EXERCISE MATERIALS.
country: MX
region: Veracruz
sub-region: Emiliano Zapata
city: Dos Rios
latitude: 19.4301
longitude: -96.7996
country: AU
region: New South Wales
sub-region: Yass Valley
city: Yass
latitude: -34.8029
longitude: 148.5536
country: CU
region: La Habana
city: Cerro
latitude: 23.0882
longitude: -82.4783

...

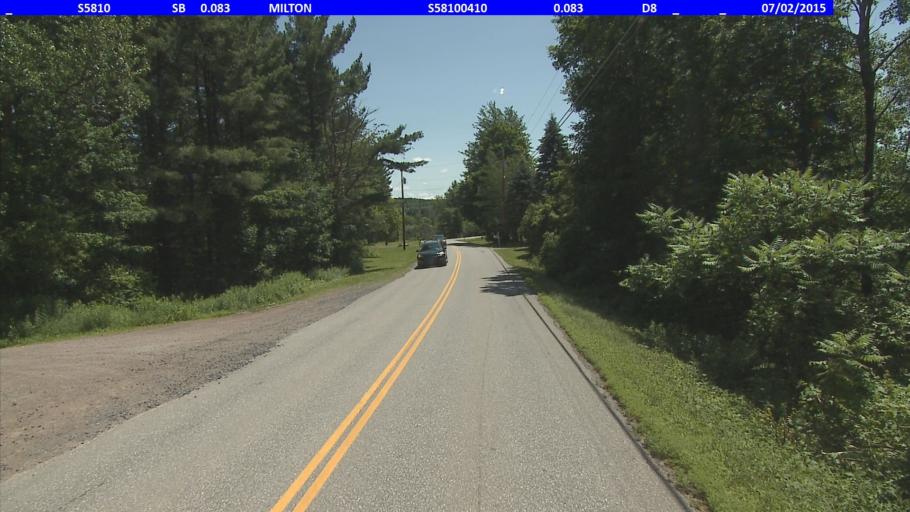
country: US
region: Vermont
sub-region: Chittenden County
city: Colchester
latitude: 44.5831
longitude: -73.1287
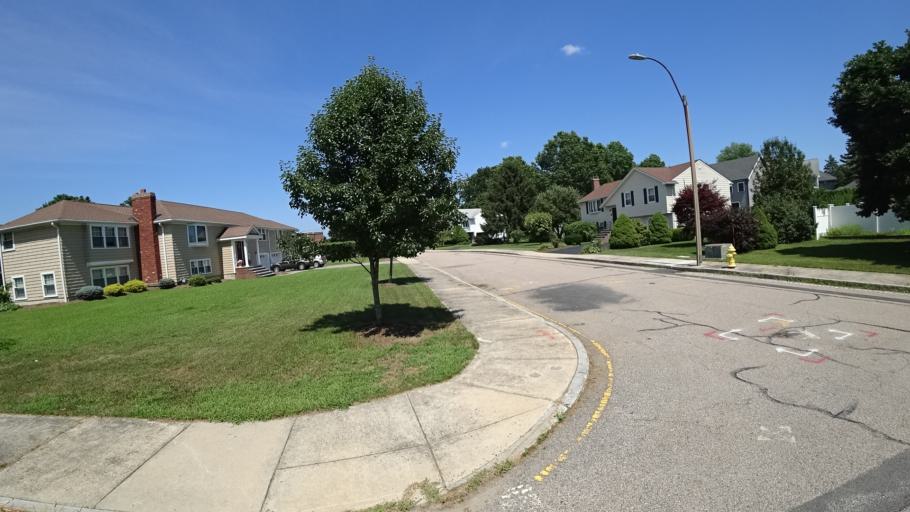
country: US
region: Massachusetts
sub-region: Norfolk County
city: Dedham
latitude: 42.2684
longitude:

---

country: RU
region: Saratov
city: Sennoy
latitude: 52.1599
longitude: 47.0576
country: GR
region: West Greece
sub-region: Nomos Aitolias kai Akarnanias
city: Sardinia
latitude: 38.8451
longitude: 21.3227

WRITTEN TASK.
Render the material between the lines holding "longitude: -96.7996" and "latitude: 23.0882", inclusive, as a two-column CSV with the headers field and value and one row per line. Put each entry in its own quoted field, with line breaks turned into spaces.

RESPONSE BELOW.
field,value
"longitude:","-96.7996"
"country:","AU"
"region:","New South Wales"
"sub-region:","Yass Valley"
"city:","Yass"
"latitude:","-34.8029"
"longitude:","148.5536"
"country:","CU"
"region:","La Habana"
"city:","Cerro"
"latitude:","23.0882"